Supplementary Figure 1: Survival in the entire cohort of 100 patients <50 years of age with AML receiving washed (n=69) or unwashed (n=31) transfusions as analyzed by the Kaplan-Meier method. Patients in the washed group had better survival that approached statistical significance (p=0.08 by the Wilcoxon test). In a similar analysis restricted to patients <46 years of age, p = 0.002.
Supplementary Figure 2: Survival in a subset of 72 patients <50 years of age with AML (favorable or intermediate cytogenetics only), receiving washed (n=52) or unwashed (n=20) transfusions as analyzed by the Kaplan-Meier method. Patients in the washed group had significantly better survival (p=0.029 by Wilcoxon test)
Supplementary Figure 3: Survival in a subset of 58 patients <46 years of age with AML (favorable or intermediate cytogenetics only), receiving washed (n=39) or unwashed (n=19) transfusions as analyzed by the Kaplan-Meier method. Patients in the washed group had significantly better survival (p=0.0026 by Wilcoxon test). Long term survival is approximately 78% in the recipients of washed transfusions versus 42% in the recipients of unwashed transfusions. Survival at 100 days was 100% in the washed recipients and 90% (p=0.10) in the unwashed recipients.

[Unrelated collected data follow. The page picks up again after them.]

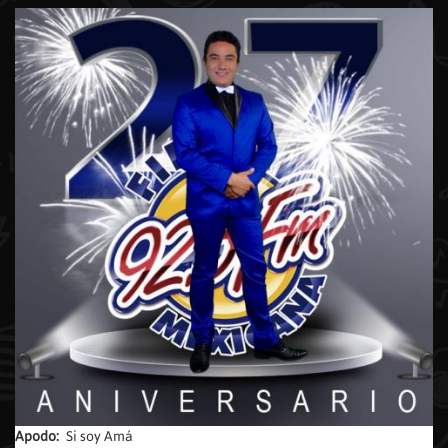
Apodo:
Si soy Amá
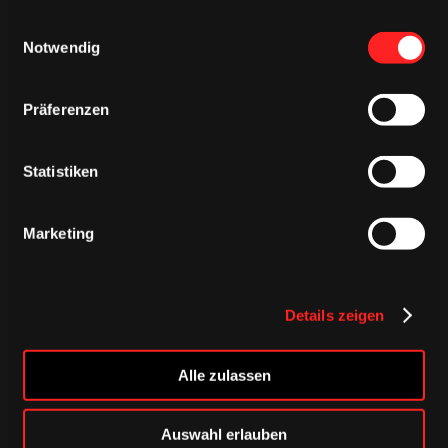
23. Minute
gesammelt haben.
Einwilligungsauswahl
Notwendig
STRAFE
Präferenzen
Dominik Uher
Uher nur 2+2. Damit die Gastgeber in
Überzahl.
Statistiken
Marketing
23. Minute
STRAFE
Details zeigen
Steven Pinizzotto
Alle zulassen
Pinizzotto 2+2+2+10 Minuten und
Auswahl erlauben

We thank the nursing staff of the JP Wilmot Cancer Institute and the medical technologist and resident physician staff of the Transfusion Service/Blood Bank at the University of Rochester Medical Center for their tireless and devoted efforts to the care of the patients reported in this study. We thank the Cancer Registry and Margie Richardson for their assistance.
NB, KH and DG had full access to the data. NB assumes full responsibility for the manuscript, and all authors contributed to the drafting, editing and finalizing of the manuscript. NB has received a lecture fee in the past (>2 years ago) from Terumo, a manufacturer of blood cell processing equipment and a consulting fee from Biomet, the manufacturer of rejuvenation solutions for red cells.
Supported in part by a grant from the NIH (RO1 HL095467)
The other authors have no conflicts relevant to the manuscript.